During the immediate postoperative period, the child is usually seen once or twice a day, depending upon the magnitude of the procedure. Fortunately, most children have few postoperative problems and recovery is rapid.
General orders include positioning, activity, vital signs, circulation monitoring, and other special considerations.
Fluid management A common error during and after surgery is prescribing too much fluid—especially dextrose in water. Most patients require little or no potassium because of tissue damage. Limit intake the first 24 hours after usual maintenance doses.
IV analgesia Administer morphine 0.1–0.2 mg/kg as a loading dose and continuous infusion of 0.01-0.03 mg/kg/hr as necessary to maintain comfort. Reduce this by 10% every 12–24 hours.
Oral analgesia The patient is switched to oral analgesic when oral intake is allowed. Several agents are acceptable.
Patient-controlled analgesia (PCA) In children older than about 5–6 years of age, this method is useful. Administer a loading dose of about 0.2 mg/kg. Allow doses of 0.02–0.03 mg/kg be given every 5–10 minutes with a maximum of 0.75–0.1 mg/kg per hour.
Epidural anesthesia This neuraxis analgesia is administered by the caudal route in children under 6 years of age or by lumbar route. Higher-level administration may be necessary in selected cases.
Children with epidural pain management after surgery may be more comfortable, but be aware that epidural anesthesia may mask compartment syndromes.
Fever Fever (temperature >38°C) is seen in most children following surgery. Be concerned if the fever is severe, the child looks more ill than expected, or if the child has positive physical findings suggesting a pulmonary or urinary problem.
Vomiting Nausea and vomiting following anesthesia are twice as common in children compared with adults.

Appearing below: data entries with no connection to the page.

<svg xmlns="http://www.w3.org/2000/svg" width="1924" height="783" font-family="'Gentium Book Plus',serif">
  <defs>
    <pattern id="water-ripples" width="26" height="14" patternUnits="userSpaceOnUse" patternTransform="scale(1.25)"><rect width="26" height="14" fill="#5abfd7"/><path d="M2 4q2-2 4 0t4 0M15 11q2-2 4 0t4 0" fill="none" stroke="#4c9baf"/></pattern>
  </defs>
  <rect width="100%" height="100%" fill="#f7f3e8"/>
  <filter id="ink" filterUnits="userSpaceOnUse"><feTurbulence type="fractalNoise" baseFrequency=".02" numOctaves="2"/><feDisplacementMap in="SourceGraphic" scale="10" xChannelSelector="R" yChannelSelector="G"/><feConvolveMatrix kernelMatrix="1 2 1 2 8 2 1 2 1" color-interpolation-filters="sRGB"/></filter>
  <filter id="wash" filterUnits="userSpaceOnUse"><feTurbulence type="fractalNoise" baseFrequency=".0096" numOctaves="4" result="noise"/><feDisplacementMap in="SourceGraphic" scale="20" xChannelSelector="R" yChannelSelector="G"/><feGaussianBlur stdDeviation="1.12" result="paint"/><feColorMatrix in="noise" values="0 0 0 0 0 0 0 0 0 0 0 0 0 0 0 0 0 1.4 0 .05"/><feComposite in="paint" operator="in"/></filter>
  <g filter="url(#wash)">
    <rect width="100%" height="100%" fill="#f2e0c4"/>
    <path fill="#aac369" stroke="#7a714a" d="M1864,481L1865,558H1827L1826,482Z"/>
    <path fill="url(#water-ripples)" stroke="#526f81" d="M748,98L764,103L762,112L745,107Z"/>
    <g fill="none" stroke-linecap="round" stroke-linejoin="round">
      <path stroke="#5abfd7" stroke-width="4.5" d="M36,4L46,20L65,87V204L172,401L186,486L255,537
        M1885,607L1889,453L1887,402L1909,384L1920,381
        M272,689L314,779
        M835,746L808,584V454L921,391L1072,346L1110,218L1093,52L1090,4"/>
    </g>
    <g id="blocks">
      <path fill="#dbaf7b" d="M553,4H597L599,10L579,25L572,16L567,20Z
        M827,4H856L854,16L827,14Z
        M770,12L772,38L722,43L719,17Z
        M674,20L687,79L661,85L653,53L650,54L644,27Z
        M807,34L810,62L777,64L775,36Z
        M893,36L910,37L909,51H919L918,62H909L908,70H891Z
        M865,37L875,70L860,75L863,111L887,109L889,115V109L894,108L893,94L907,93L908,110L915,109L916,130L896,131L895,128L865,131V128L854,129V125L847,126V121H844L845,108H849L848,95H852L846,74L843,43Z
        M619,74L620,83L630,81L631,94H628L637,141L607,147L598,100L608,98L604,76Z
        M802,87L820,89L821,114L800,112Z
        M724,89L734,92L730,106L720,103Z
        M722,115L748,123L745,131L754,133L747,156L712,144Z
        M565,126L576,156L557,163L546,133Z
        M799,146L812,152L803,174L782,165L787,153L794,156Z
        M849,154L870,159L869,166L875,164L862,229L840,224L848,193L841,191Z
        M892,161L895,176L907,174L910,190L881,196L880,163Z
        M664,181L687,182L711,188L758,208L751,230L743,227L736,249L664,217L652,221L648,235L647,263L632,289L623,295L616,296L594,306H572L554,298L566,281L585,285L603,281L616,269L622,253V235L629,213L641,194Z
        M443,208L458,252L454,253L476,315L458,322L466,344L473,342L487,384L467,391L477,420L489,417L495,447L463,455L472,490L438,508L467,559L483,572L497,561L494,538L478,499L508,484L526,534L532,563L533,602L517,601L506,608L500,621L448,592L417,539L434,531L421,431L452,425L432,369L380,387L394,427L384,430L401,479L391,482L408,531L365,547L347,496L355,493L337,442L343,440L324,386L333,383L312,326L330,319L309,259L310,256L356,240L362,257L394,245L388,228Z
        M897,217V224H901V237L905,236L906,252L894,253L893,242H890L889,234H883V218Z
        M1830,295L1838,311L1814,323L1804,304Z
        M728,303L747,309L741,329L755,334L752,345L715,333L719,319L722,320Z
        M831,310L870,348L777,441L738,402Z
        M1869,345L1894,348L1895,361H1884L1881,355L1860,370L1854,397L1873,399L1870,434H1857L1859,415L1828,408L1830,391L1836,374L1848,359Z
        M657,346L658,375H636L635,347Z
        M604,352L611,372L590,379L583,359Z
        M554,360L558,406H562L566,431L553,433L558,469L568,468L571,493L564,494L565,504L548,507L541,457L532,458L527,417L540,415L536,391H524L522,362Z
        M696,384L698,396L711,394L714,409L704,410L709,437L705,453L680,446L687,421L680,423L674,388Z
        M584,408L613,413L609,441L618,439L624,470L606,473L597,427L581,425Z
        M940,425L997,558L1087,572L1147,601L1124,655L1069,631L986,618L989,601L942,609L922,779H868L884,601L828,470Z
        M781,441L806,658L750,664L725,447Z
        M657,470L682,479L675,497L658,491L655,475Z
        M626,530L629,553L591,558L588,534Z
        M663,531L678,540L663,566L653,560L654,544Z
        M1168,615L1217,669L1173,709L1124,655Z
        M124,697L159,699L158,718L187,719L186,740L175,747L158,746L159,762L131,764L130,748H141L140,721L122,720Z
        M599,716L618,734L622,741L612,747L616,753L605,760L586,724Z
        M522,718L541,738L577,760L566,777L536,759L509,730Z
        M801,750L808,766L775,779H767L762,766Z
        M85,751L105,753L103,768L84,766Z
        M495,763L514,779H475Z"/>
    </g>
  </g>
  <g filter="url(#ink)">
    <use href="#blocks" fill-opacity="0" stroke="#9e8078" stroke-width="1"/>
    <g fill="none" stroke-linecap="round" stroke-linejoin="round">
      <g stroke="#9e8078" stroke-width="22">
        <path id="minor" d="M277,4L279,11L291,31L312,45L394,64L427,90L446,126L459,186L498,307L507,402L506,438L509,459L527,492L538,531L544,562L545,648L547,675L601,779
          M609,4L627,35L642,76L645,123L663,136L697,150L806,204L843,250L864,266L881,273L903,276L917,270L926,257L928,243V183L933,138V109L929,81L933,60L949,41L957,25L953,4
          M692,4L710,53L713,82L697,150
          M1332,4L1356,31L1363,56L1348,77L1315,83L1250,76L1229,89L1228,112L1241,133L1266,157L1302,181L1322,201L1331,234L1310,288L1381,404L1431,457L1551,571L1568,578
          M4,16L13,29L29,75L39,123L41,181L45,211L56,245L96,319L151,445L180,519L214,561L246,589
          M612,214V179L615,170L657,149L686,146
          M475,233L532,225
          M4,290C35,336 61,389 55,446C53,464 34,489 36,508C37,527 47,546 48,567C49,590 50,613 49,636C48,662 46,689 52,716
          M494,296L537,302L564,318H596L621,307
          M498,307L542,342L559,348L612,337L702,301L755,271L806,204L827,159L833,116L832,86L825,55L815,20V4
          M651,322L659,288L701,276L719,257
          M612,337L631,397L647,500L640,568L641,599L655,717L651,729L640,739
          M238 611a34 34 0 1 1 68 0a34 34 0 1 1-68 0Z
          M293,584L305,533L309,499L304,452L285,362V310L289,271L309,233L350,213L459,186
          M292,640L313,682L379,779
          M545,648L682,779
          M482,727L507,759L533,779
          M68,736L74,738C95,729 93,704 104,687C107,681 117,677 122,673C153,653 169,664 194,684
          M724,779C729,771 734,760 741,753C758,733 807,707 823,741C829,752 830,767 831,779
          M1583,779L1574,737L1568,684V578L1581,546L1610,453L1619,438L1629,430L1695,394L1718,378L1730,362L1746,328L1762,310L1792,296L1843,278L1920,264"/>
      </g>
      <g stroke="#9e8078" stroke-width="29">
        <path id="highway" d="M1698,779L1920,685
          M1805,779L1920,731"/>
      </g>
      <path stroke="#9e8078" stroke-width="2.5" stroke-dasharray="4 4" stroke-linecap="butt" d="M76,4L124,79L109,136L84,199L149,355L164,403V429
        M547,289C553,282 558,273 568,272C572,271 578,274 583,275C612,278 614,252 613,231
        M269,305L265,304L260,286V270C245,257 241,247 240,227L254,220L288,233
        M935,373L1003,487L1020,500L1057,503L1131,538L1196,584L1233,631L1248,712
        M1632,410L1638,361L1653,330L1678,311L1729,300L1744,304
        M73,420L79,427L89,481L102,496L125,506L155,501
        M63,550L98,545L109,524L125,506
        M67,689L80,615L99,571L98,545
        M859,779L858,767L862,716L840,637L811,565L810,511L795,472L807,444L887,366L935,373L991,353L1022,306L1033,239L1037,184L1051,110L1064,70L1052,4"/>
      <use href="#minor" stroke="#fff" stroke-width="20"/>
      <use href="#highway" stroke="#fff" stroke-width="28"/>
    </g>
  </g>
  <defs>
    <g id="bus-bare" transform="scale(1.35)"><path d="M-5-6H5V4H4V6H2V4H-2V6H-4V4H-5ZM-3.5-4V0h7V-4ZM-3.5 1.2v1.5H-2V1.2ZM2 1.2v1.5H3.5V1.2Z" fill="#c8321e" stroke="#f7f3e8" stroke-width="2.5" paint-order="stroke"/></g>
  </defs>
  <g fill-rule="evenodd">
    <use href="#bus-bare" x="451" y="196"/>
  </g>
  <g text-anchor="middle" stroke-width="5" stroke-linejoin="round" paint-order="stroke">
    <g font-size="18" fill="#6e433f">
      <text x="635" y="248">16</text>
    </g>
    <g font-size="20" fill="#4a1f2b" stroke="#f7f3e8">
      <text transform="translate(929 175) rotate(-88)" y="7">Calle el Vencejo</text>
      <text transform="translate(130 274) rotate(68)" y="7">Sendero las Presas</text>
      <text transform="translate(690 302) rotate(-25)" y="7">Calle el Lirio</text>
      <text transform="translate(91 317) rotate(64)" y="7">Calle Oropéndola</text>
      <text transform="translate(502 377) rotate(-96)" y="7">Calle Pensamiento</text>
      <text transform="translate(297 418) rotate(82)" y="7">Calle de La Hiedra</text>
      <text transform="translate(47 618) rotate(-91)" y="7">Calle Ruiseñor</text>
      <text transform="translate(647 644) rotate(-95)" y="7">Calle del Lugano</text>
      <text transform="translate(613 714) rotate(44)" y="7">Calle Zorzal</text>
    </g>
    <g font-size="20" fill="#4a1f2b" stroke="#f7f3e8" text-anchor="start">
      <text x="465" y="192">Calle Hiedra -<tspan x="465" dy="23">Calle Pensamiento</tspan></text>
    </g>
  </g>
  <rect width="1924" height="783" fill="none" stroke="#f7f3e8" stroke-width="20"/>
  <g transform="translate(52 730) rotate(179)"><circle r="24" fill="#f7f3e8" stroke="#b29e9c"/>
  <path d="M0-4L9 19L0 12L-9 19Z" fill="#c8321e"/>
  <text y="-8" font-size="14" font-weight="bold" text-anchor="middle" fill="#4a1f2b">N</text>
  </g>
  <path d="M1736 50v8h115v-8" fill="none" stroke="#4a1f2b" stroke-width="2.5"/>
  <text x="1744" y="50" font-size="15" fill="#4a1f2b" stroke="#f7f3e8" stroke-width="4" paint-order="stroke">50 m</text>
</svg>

Causes of vomiting include such agents as nitrous oxide anesthesia and morphine. A history of motion sickness also increases the risk.
Continuous passive motion (CPM) is a valuable technique in restoring motion. The excursion is set at the range achieved by the interoperative releases. Continue the CPM for about 6 weeks.

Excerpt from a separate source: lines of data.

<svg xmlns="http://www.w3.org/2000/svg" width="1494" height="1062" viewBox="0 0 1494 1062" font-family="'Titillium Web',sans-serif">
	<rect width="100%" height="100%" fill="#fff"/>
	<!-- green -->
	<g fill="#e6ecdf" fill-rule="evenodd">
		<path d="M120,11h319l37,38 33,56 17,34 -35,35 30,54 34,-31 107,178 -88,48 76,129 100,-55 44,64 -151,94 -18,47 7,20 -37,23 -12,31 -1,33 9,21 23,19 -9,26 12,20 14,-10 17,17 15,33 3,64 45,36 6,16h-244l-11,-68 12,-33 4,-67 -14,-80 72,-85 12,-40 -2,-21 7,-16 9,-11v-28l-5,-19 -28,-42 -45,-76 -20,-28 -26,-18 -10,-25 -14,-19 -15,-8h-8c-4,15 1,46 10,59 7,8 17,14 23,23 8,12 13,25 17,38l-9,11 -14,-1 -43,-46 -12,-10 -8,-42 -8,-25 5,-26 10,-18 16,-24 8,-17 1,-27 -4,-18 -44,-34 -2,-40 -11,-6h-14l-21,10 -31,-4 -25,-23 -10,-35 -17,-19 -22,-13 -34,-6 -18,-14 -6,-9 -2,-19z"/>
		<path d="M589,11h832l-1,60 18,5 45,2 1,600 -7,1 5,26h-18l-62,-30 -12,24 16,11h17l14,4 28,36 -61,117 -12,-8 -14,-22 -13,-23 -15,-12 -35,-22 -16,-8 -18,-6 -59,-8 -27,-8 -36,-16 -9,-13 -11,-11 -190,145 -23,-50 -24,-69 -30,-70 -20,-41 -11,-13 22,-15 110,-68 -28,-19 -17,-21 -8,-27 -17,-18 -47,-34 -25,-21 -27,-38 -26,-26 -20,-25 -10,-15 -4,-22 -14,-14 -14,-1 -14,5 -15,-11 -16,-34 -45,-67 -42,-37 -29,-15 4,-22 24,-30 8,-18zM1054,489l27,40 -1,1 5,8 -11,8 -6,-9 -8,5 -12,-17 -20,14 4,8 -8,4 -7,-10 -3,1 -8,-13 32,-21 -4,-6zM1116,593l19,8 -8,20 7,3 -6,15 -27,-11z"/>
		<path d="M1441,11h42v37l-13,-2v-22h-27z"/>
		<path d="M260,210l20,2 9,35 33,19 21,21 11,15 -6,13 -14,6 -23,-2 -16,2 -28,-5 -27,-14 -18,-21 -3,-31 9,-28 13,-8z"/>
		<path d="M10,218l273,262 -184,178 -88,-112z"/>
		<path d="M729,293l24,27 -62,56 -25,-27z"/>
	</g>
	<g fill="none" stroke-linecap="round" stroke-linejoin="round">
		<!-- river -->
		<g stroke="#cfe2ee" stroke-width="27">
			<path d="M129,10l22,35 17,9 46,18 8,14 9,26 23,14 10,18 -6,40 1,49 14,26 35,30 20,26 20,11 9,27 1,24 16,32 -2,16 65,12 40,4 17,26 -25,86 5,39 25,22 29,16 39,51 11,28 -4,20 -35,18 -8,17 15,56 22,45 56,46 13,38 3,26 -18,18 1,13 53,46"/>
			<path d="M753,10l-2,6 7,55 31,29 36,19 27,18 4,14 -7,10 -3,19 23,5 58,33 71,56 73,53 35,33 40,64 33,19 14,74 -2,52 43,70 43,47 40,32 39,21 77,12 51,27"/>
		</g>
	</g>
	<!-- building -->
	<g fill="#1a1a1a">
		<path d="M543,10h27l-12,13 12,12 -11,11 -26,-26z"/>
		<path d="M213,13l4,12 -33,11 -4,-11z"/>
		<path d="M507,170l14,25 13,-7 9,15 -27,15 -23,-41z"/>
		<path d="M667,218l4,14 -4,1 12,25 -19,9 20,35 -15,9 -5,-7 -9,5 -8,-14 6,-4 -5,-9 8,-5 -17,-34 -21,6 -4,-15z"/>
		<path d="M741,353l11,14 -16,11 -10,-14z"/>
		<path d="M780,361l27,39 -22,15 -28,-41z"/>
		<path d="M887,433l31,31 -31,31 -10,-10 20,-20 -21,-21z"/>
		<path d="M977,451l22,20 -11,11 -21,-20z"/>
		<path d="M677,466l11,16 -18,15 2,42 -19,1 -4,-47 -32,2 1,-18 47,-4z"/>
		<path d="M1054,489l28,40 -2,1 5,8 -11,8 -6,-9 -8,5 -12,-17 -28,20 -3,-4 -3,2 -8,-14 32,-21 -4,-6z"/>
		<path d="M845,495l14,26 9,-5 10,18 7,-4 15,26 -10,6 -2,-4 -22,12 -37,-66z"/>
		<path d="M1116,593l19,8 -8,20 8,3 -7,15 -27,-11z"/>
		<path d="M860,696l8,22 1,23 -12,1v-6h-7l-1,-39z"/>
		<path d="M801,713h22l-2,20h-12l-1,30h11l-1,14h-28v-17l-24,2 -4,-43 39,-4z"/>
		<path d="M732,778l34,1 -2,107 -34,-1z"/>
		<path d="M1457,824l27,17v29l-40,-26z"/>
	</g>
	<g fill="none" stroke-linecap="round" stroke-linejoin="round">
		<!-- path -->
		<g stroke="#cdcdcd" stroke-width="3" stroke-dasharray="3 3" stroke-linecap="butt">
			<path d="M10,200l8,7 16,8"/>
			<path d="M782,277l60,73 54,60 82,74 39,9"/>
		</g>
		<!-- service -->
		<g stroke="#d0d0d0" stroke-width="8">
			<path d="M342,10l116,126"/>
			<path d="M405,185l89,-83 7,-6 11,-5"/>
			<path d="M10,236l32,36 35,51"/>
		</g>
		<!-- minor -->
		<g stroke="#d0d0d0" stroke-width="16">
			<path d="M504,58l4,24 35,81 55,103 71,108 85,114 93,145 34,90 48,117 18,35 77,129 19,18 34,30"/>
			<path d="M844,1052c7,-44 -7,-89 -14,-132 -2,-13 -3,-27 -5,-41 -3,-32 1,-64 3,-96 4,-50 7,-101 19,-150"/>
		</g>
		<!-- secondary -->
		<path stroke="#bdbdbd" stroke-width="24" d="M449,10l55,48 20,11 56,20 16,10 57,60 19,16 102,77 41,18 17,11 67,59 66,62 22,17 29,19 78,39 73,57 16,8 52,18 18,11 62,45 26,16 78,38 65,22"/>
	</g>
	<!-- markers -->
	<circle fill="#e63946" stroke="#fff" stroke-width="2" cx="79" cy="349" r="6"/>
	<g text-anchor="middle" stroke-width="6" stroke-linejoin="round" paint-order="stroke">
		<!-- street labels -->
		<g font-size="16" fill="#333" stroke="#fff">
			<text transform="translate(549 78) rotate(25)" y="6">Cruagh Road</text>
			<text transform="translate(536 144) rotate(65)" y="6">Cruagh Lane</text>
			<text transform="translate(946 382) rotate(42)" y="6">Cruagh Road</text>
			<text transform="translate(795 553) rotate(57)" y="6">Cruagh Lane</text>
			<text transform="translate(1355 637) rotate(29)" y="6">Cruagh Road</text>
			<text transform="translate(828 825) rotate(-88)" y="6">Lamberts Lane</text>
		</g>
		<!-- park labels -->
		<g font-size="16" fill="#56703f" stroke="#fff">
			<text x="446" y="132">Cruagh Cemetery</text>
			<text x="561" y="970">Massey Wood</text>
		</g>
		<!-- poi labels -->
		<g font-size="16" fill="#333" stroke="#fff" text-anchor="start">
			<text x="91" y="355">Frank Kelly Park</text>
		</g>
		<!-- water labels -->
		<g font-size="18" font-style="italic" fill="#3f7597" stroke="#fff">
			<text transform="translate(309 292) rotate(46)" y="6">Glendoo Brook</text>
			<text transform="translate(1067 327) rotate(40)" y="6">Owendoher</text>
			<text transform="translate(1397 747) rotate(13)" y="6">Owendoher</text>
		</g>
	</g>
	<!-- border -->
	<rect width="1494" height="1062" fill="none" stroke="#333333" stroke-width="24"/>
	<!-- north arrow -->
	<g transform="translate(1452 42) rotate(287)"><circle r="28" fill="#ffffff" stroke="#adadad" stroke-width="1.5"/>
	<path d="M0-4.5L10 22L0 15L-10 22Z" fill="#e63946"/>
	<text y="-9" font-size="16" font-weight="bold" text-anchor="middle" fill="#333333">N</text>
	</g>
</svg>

Splints or braces may be fitted and completed during hospitalization.
Time for Discharge
Observing the child’s general appearance and behavior are valuable methods of monitoring recovery. Be concerned if the child is not becoming progressively better. As the child becomes comfortable and smiling, the parent’s concerns diminish. At this point, the child is ready for discharge.
Scheduling Follow-up Visits
Order the follow-up clinic visits thoughtfully. Make certain each visit has a specific purpose. Plan the postoperative visits to approximate the time when the child is at risk for a complication or when some change in management is anticipated. Most operative complications, such as infections, loss of reduction, or position or pressure sores will occur within the first week.

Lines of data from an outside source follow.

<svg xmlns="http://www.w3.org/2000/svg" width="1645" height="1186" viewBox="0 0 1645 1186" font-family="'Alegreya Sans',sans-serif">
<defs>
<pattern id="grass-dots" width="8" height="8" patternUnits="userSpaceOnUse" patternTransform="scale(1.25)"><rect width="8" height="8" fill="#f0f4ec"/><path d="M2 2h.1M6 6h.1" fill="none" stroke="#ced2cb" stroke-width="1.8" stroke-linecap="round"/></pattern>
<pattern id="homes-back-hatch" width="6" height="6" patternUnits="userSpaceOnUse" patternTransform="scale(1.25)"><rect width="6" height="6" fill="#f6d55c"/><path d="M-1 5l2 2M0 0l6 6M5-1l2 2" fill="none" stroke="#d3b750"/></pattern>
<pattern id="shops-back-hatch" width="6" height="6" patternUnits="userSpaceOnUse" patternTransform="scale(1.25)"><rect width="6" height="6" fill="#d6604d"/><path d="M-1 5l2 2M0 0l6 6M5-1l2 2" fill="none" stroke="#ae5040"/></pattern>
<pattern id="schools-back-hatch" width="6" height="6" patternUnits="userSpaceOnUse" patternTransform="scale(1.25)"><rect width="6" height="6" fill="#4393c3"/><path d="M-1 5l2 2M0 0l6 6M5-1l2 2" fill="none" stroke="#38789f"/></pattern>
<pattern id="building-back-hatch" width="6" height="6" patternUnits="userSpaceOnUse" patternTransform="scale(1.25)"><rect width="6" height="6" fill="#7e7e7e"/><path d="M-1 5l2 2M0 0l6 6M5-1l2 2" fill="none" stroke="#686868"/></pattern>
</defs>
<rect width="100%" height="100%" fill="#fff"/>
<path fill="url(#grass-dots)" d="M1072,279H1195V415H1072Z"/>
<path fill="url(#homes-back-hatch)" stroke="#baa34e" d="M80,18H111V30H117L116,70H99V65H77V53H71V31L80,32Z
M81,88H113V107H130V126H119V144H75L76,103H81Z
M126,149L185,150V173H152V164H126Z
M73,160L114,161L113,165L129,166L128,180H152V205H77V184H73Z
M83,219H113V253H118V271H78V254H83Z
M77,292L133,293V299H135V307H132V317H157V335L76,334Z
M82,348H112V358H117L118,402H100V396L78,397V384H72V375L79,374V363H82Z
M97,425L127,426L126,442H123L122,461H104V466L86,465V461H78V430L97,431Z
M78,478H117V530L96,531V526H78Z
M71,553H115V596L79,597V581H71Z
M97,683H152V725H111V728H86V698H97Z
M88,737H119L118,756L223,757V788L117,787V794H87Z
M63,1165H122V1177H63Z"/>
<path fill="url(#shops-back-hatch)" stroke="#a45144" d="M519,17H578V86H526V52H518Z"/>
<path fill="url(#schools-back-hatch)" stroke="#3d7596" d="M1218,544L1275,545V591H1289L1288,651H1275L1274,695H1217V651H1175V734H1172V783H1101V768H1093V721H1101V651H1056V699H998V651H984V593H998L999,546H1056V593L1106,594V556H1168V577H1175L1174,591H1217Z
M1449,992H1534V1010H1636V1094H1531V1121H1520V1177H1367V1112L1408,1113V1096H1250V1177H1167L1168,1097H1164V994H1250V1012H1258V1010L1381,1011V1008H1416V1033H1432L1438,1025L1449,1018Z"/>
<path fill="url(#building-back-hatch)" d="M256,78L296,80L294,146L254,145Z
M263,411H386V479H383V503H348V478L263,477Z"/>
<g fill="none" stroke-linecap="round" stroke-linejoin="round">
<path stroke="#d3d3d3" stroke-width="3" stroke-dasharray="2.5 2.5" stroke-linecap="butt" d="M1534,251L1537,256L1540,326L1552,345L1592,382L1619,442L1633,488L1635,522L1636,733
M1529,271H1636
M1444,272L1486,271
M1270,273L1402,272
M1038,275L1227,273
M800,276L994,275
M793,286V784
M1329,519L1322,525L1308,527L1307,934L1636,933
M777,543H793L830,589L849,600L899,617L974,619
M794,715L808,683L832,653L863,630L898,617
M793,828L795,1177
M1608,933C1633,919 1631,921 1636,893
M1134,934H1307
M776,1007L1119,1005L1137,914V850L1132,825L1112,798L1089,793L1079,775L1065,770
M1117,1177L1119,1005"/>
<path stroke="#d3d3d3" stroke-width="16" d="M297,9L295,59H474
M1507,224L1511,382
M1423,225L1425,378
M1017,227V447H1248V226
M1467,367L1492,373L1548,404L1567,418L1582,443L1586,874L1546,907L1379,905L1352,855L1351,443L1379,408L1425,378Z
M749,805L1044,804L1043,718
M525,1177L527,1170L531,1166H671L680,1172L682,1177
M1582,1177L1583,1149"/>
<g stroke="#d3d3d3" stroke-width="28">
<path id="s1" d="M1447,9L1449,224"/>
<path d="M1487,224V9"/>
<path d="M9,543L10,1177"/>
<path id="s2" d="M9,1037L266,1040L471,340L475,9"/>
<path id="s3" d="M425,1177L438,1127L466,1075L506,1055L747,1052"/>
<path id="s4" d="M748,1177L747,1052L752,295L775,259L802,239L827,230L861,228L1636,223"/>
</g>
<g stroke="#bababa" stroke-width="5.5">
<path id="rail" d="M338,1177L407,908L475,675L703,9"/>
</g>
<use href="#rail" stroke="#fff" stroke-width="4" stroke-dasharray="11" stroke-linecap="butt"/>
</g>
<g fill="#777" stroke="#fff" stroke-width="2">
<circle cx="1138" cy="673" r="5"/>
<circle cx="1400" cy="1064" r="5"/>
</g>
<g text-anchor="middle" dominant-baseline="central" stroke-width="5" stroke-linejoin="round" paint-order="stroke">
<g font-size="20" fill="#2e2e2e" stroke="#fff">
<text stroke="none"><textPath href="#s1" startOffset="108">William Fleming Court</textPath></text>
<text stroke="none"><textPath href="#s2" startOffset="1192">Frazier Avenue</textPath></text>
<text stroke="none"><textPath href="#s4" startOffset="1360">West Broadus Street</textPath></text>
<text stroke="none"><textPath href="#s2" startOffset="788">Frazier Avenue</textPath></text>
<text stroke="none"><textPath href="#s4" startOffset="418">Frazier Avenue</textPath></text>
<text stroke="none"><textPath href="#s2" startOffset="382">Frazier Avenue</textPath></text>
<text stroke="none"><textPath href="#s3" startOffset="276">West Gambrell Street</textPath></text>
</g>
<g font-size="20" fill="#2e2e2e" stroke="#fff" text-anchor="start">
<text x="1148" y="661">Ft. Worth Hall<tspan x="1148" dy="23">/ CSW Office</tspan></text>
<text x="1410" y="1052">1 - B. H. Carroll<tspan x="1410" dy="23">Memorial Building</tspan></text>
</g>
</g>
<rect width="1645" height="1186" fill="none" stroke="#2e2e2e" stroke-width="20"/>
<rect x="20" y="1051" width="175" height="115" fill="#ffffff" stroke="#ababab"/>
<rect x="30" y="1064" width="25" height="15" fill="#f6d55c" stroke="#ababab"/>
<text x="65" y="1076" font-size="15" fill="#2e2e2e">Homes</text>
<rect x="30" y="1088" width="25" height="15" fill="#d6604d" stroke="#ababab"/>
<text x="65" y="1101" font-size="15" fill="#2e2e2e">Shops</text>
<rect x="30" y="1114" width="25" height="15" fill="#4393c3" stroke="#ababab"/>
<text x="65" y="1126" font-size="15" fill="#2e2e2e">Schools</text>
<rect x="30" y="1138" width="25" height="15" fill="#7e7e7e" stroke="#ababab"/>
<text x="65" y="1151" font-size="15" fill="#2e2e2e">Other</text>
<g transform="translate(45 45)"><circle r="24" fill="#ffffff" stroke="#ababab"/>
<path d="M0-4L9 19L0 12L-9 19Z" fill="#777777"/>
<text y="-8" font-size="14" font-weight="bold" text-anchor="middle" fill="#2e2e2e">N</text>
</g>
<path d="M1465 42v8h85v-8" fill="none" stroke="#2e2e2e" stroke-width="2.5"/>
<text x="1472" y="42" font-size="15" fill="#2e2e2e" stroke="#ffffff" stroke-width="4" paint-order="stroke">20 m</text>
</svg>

Time follow-up visits to coincide with timing for orthotic, physical therapy, or other postoperative visits. Being thoughtful about the family’s resources will be appreciated.
Compliance with orders to limit activity is poor. If necessary, ensure compliance by immobilization in a cast. Avoid burdening the family with the duty to enforce activity restriction; it is an impossible task and an unfair assignment.
Crutch training is best done preoperatively. Mobilize the child when possible before discharge. Therapy is necessary for special situations such as for children with muscular dystrophy following contracture release procedures. Physical therapy is not necessary for routine postoperative care.
Generally, smooth pins may be removed in the clinic. Threaded pins and fixation hardware often require removal under anesthesia. Most hardware removals are performed 3–9 months following surgery.
Indications In the past, removal of fixation devices was routine. Because removal of hardware requires an anesthetic, operative exposure, and sometimes added complications, routine removal is not appropriate. Indications for hardware removal include:
Prominent hardware Hardware that alters the body contour and may cause discomfort, such as proximal femoral fixation for varus osteotomies.
Fixation complicating known future procedures Large fixation devices that are buried in bone about the hip may complicate total hip replacement.
Fixation causing stress risers in the femur may require removal.
Hardware that extends into a joint.
Metal reaction or infections are relative indications.
Contraindications of hardware removal include:
Fixation that reduces the risk of pathologic fracture should be permanent. This includes IM fixation of benign tumors, or fractures through osteopenic bone. This permanent fixation strengthens the bone and usually prevents refracture.
Fixation that is likely to be very difficult to remove The difficulty of hardware removal is classically unappreciated. Complication rates can be significant. Make certain the benefit is worth the risks.